▶ _TASKS TO PERFORM_
(a) According to the Hazare news passage, on what date did Hazare begin his fast?
(b) Write out the stretch of the Hazare news passage from "The government, miscalculating" through "in nursery school.".
(c) How would you restate, more briefly, the paragraph of the Hazare news passage that opens "Hazare, who claims inspiration", keeping its main facts?

▶ _PASSAGE SHOWN_
Hazare began his fast Aug. 16 demanding Parliament pass his sweeping proposal to create a powerful anti-corruption ombudsman to police everyone from the prime minister to the lowest village bureaucrat.
The government, miscalculating the popularity of his anti-graft message, briefly arrested him to quash his protest, a move that sent tens of thousands of his angry supporters pouring into the streets across the country.
Hazare, who claims inspiration from liberation icon Mohandas K. Gandhi, eventually was given access to a fairground in the capital, New Delhi, which attracted tens of thousands of protesters from India’s growing middle class fed up with paying bribes for everything from getting a driver’s license to enrolling a child in nursery school.
“People are suffering from corruption and there seems to be no end,” said Prabhat Tiwari, a 25-year-old businessman who came to the protest ground every day for a week.
As the protest dragged on, and Hazare’s weight plunged, government ministers and protest leaders haggled over how to end their standoff.

▶ _ENTRIES SUPPLIED_
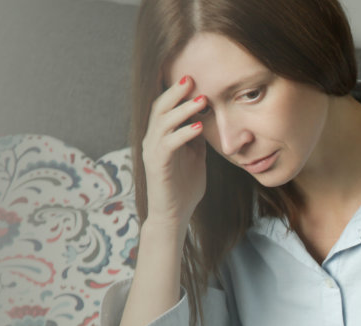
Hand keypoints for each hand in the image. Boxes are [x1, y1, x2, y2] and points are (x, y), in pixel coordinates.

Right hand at [135, 75, 209, 227]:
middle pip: (159, 107)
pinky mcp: (157, 165)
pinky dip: (184, 133)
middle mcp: (152, 139)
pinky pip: (169, 143)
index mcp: (161, 135)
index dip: (175, 91)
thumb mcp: (196, 155)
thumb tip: (208, 117)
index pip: (164, 106)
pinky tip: (199, 128)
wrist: (174, 215)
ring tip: (202, 100)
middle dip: (176, 91)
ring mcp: (153, 151)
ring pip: (163, 122)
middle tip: (192, 77)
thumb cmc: (184, 186)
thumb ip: (197, 136)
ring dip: (183, 109)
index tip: (193, 76)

▶ _EXPECTED RESPONSES_
(a) Aug. 16

(b)
The government, miscalculating the popularity of his anti-graft message, briefly arrested him to quash his protest, a move that sent tens of thousands of his angry supporters pouring into the streets across the country.
Hazare, who claims inspiration from liberation icon Mohandas K. Gandhi, eventually was given access to a fairground in the capital, New Delhi, which attracted tens of thousands of protesters from India’s growing middle class fed up with paying bribes for everything from getting a driver’s license to enrolling a child in nursery school.

(c) Hazare, who cites Gandhi as his inspiration, was eventually allowed onto a New Delhi fairground. Tens of thousands of middle-class protesters gathered there, tired of paying bribes for things like a driver's license or a child's nursery school enrollment.